◆ DATA SUPPLIED
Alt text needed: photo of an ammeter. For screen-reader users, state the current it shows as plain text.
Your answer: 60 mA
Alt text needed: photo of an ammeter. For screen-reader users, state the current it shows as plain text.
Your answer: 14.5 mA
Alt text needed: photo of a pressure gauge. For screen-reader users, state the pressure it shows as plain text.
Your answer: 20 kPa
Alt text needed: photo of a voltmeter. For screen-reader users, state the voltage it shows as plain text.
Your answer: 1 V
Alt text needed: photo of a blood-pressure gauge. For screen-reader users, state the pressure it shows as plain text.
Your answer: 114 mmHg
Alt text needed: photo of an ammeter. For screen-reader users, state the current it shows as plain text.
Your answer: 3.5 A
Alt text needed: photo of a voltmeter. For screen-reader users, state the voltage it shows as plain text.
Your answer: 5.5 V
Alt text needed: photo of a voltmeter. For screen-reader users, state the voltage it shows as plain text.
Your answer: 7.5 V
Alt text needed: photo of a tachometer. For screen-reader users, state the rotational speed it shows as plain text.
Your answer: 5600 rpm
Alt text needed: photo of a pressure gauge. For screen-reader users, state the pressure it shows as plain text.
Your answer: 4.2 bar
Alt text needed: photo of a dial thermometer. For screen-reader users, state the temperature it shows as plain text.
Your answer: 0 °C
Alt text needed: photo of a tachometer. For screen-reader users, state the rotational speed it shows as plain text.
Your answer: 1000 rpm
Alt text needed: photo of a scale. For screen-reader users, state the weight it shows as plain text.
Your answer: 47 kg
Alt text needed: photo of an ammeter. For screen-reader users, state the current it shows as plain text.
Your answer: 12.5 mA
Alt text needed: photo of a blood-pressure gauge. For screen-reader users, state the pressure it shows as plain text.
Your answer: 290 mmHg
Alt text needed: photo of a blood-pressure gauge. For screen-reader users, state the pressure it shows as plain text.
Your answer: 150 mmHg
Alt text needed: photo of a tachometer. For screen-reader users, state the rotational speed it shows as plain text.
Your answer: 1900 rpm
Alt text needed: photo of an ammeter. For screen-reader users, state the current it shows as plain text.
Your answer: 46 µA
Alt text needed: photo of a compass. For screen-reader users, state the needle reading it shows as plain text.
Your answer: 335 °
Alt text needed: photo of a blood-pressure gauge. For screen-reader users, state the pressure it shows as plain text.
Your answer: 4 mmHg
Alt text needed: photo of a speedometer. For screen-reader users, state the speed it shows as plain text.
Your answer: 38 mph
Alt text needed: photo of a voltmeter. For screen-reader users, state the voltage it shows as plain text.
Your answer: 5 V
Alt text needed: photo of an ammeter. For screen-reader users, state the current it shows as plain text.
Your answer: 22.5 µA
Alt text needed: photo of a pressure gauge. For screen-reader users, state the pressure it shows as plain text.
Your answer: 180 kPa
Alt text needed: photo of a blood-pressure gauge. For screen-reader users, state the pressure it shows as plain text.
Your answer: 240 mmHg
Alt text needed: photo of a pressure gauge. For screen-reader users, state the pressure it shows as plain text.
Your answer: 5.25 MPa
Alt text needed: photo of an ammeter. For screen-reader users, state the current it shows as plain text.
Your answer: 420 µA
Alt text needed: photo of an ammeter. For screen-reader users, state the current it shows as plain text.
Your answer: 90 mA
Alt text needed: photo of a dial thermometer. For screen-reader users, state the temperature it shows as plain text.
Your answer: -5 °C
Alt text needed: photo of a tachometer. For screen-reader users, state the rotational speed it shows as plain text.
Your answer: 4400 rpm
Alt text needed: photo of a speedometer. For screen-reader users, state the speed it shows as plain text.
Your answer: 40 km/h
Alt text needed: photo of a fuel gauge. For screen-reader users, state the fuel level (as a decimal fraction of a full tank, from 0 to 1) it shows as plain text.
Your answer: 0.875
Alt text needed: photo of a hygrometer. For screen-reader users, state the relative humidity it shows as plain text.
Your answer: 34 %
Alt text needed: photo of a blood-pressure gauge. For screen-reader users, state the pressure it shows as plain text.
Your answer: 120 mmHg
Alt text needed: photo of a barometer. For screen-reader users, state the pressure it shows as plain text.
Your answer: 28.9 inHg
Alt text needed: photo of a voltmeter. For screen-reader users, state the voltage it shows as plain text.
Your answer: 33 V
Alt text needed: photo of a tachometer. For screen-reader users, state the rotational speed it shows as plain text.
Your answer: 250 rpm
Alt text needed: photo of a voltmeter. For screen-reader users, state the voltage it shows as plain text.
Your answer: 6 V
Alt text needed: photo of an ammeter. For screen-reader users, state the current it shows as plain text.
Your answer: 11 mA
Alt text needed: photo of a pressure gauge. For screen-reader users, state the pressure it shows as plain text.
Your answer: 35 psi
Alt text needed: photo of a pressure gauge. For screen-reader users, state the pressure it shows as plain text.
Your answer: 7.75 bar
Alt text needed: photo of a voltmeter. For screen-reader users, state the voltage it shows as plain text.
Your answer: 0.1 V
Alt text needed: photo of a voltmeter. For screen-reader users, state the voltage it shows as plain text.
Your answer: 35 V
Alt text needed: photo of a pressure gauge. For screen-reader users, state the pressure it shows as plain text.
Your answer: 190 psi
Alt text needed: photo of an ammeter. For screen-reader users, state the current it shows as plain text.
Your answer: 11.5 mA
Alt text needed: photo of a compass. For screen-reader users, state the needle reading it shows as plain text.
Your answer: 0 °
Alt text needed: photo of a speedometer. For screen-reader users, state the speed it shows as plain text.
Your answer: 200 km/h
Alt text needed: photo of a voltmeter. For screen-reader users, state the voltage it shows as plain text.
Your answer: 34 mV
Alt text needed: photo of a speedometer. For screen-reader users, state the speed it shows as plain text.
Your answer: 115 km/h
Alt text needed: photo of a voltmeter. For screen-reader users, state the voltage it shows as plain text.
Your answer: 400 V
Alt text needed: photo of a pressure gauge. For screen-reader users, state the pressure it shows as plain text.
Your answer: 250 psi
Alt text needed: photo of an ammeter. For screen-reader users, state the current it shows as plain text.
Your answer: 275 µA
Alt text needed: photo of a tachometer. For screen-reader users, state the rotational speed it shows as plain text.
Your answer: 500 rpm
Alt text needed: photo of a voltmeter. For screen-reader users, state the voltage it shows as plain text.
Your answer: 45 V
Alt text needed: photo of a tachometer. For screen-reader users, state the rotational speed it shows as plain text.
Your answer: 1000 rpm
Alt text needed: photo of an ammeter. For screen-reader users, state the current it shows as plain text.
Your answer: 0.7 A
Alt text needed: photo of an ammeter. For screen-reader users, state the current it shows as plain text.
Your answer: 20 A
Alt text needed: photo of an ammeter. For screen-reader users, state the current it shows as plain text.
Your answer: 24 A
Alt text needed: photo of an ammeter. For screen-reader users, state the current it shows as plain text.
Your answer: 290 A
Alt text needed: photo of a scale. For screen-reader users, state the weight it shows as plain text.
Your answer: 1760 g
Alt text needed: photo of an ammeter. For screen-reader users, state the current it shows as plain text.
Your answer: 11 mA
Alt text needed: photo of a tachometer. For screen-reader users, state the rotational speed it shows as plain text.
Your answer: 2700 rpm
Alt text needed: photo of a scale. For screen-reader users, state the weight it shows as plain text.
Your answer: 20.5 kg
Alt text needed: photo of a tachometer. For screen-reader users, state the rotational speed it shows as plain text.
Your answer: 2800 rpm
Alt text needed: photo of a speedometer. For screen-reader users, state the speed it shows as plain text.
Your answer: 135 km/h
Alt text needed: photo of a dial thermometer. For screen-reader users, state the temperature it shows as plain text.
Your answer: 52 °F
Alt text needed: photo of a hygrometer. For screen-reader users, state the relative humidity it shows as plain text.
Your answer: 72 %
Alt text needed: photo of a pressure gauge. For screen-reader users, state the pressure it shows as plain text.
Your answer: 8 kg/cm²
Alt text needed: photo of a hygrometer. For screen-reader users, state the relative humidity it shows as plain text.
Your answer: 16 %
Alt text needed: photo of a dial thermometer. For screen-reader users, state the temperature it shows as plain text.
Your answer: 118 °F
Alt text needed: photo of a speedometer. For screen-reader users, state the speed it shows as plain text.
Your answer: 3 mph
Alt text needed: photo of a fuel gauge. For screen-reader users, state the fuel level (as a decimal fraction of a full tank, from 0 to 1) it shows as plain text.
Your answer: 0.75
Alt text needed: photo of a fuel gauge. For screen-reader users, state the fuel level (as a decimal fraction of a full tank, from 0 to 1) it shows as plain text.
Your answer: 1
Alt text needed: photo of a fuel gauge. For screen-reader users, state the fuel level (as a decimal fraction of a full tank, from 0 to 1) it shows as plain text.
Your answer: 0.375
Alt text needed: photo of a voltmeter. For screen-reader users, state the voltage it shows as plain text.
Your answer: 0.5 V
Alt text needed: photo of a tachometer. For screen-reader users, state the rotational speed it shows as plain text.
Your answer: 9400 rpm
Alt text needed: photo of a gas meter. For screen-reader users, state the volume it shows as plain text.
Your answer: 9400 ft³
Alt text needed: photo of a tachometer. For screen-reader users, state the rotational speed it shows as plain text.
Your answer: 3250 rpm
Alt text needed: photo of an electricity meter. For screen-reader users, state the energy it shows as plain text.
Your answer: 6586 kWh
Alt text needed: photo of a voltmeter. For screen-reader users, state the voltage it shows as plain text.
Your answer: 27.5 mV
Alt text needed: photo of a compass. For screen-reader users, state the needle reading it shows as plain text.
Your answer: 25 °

◆ YOUR ASSIGNMENT
Switch "Alt text needed" to "Description needed" throughout everything from the start of the data down to the line containing "Your answer: 5600 rpm", and write those lines out again with nothing else changed.

◆ TASK ANSWER
Description needed: photo of an ammeter. For screen-reader users, state the current it shows as plain text.
Your answer: 60 mA
Description needed: photo of an ammeter. For screen-reader users, state the current it shows as plain text.
Your answer: 14.5 mA
Description needed: photo of a pressure gauge. For screen-reader users, state the pressure it shows as plain text.
Your answer: 20 kPa
Description needed: photo of a voltmeter. For screen-reader users, state the voltage it shows as plain text.
Your answer: 1 V
Description needed: photo of a blood-pressure gauge. For screen-reader users, state the pressure it shows as plain text.
Your answer: 114 mmHg
Description needed: photo of an ammeter. For screen-reader users, state the current it shows as plain text.
Your answer: 3.5 A
Description needed: photo of a voltmeter. For screen-reader users, state the voltage it shows as plain text.
Your answer: 5.5 V
Description needed: photo of a voltmeter. For screen-reader users, state the voltage it shows as plain text.
Your answer: 7.5 V
Description needed: photo of a tachometer. For screen-reader users, state the rotational speed it shows as plain text.
Your answer: 5600 rpm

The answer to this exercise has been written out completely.